Die meisten Molligen kaufen aber noch lieber zu Hause ein, übers Internet oder den Katalog. 14,5 Prozent des Gesamtumsatzes von gut 55 Milliarden Euro pro Jahr im deutschen Textileinzelhandel werden über Quelle, Neckermann, Otto und andere erwirtschaftet. ,,Und besonders die Dicken bestellen gerne im Katalog'', sagt Jacobs. Vorteil für den Kunden: Er kann alles zu Hause anprobieren.

So verkaufen Otto und Baur unter dem Label ,,So bin ich'' Damenmode von 40 an aufwärts bis 58, es gibt Parkas, Kleider, Hosen, Blusen, bei Otto aber auch bekannte Marken wie S. Oliver in Übergrößen.

"Figurumspielend"

Besonders praktisch: Die Passform kann man direkt mit auswählen. Das Angebot reicht von ,,sehr figurbetont'' bis hin zu ,,figurumspielend''. Konkurrent Neckermann bietet mit ,,Happy Size'' Mode bis 60, Quelle nennt seine Kollektion ,,Meine Größe''.
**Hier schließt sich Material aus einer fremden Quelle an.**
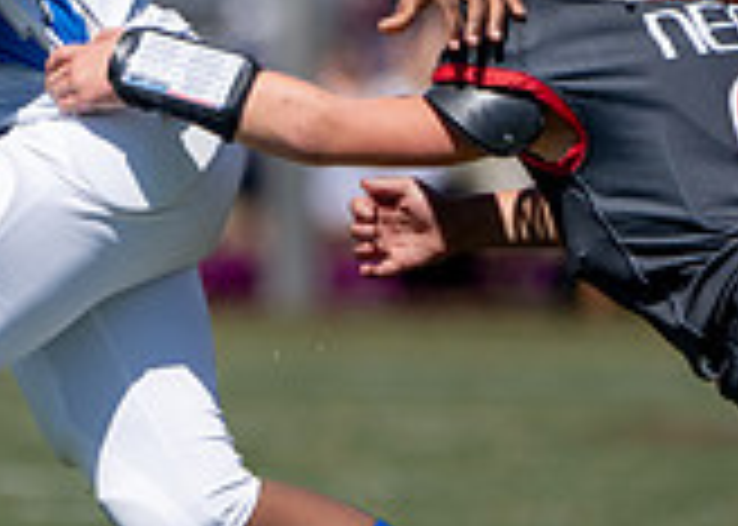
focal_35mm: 1787
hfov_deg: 1.1
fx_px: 37440
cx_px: 20
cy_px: 173
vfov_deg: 0.8
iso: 200
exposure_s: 1/1250
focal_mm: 400
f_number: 5.6
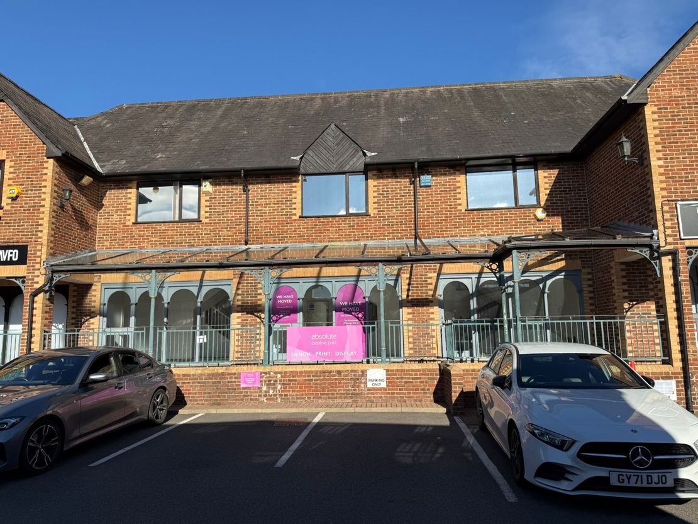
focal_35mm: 24
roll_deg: +1.3
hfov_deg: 71.6
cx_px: 349
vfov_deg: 56.8
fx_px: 484
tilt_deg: +8.0
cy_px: 262
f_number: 1.78
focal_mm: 6.76
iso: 80
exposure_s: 1/4673
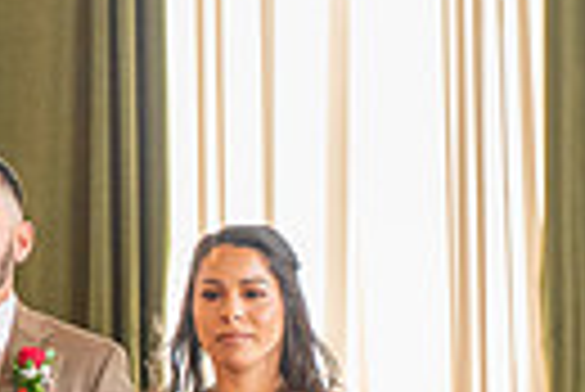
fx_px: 5092
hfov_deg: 6.6
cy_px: 728
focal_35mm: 313
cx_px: 320
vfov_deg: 4.4
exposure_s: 1/200
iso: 1600
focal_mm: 70
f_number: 2.8
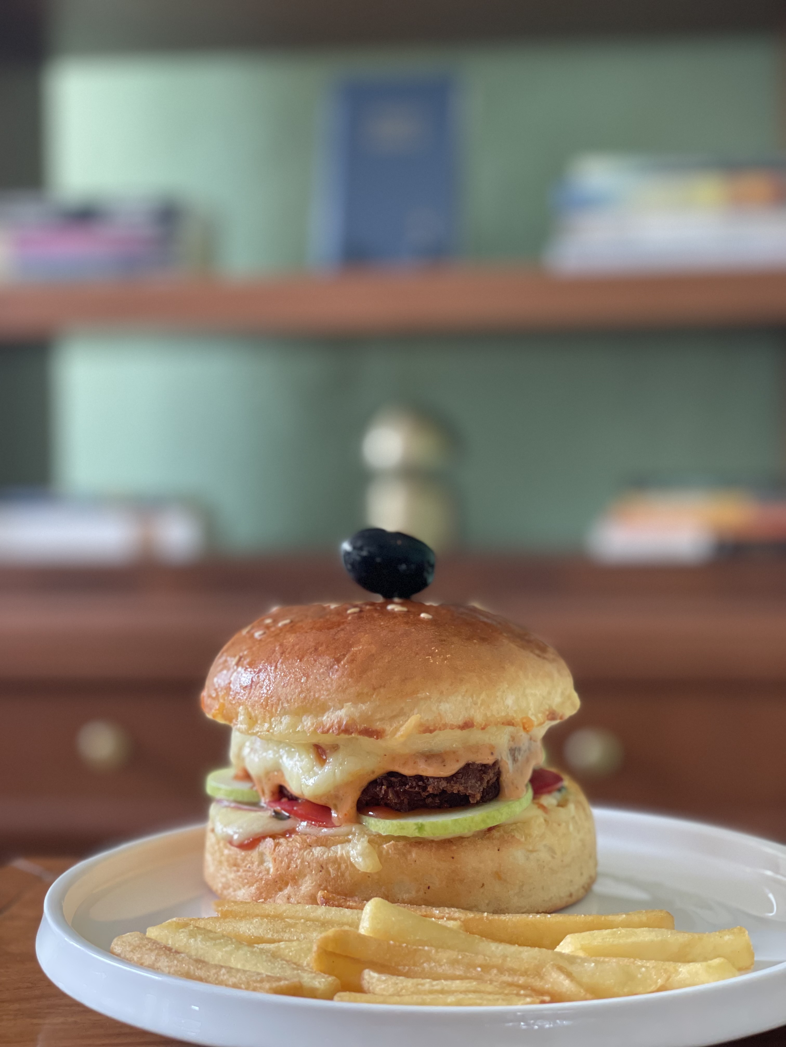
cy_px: 524
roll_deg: +1.3
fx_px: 1574
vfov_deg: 36.8
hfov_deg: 28.0
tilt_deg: -0.9
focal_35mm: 52
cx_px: 393
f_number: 2
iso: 250
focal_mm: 6
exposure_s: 1/118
Sogar an die Kinder, die dicker werden, ist gedacht. Neckermann hat für sie einen eigenen Katalog aufgelegt, er heißt ,,Passt.de'', mit XXL-Shirts, Kapuzenjacken und Hosen für moppelige Jungen und Mädchen. Besonders praktisch für Eltern und den von Fastfood und Bewegungsmangel aufgedunsenen Nachwuchs: Man muss sich nicht einmal mehr zum Einkaufen bewegen.